In contrast, the in-vivo processing of the β-secretase site of the APP peptide is thought to be the rate-limiting step in Aβ peptide production (Sinha, S. & Lieberburg, Proc Natl Acad Sci USA. 96(20):11049-53 (1999); Vassar, Adv. Drug Deliv. Rev. 54(12):1589-1602 (2002)). BACE does not appear to participate in the generation of other physiologically important proteins (Cai et al., Nat. Neurosci 4: 233-234 (2001); Luo et al., Nat. Neurosci 4: 231-232 (2001)). Therefore, BACE appears as the strongest therapeutic target for decreasing or inhibiting Aβ generation.
BACE is synthesized as an inactive pro-enzyme.
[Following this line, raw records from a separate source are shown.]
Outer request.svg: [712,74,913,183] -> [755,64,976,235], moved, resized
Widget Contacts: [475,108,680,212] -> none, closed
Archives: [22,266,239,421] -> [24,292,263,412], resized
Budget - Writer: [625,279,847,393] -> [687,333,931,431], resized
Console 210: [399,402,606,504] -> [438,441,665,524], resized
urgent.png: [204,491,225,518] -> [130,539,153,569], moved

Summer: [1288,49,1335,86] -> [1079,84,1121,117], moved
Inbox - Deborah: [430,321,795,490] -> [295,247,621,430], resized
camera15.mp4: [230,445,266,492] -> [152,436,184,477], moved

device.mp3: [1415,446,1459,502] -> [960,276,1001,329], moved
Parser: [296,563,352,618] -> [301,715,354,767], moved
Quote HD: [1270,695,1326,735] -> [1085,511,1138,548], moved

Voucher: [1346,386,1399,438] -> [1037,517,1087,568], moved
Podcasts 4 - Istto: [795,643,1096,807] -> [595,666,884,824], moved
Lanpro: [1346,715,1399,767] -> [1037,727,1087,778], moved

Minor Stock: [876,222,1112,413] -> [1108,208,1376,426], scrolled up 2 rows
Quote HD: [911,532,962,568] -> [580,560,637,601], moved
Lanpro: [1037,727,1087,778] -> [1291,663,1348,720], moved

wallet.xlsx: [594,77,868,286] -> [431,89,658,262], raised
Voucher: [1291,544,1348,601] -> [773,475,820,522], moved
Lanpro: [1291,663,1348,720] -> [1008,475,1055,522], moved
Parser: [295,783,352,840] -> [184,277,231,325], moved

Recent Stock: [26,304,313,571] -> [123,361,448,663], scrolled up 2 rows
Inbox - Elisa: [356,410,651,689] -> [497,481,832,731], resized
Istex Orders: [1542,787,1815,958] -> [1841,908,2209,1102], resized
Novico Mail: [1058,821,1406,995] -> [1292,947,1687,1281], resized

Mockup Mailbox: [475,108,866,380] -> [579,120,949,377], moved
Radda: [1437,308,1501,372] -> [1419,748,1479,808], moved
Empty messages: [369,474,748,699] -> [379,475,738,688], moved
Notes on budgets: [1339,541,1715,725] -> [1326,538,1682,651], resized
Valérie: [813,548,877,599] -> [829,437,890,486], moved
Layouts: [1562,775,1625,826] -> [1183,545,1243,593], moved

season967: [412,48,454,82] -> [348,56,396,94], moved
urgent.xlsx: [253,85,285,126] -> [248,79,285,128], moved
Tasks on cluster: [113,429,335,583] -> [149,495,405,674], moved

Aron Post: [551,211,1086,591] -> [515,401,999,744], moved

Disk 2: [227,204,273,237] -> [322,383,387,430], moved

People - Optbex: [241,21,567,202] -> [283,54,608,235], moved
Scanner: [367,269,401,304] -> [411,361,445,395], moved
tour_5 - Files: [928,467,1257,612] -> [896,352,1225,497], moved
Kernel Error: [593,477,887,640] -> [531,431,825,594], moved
During maturation in the secretory pathway, BACE undergoes glycosylation at 3 of 4 N-linked sites and is separated from its propeptide domain by a member of the proprotein convertase family of proteases. In addition, BACE also undergoes palmitoylation at cysteine residues within its cytoplasmic domain and is phosphorylated at its C terminus. After core glycosylation in the endoplasmic reticulum (ER), BACE is rapidly and efficiently transported to the Golgi apparatus before targeting to the endosomal system (Fluhrer, R. et al.; J Biol. Chem. 278(8):5531-5538 (2003)).
To date, three isoforms of BACE have been isolated: BACE476, BACE457 and BACE432. All of these isoforms are in-frame deletions generated by the alternative usage of the exon3 region of the gene, and all of them exhibit much less APP processing activity, if any at all, than BACE501 (Bodendorf, et al., J. Biol. Chem. 276(15):12019-12023 (2001), Zohar et al., Brain Res. Mol. Brain. Res. 115(1):63-68 (2003), Tanahashi and Tabira, Neurosci. Lett. 307(1):9-12 (2001)).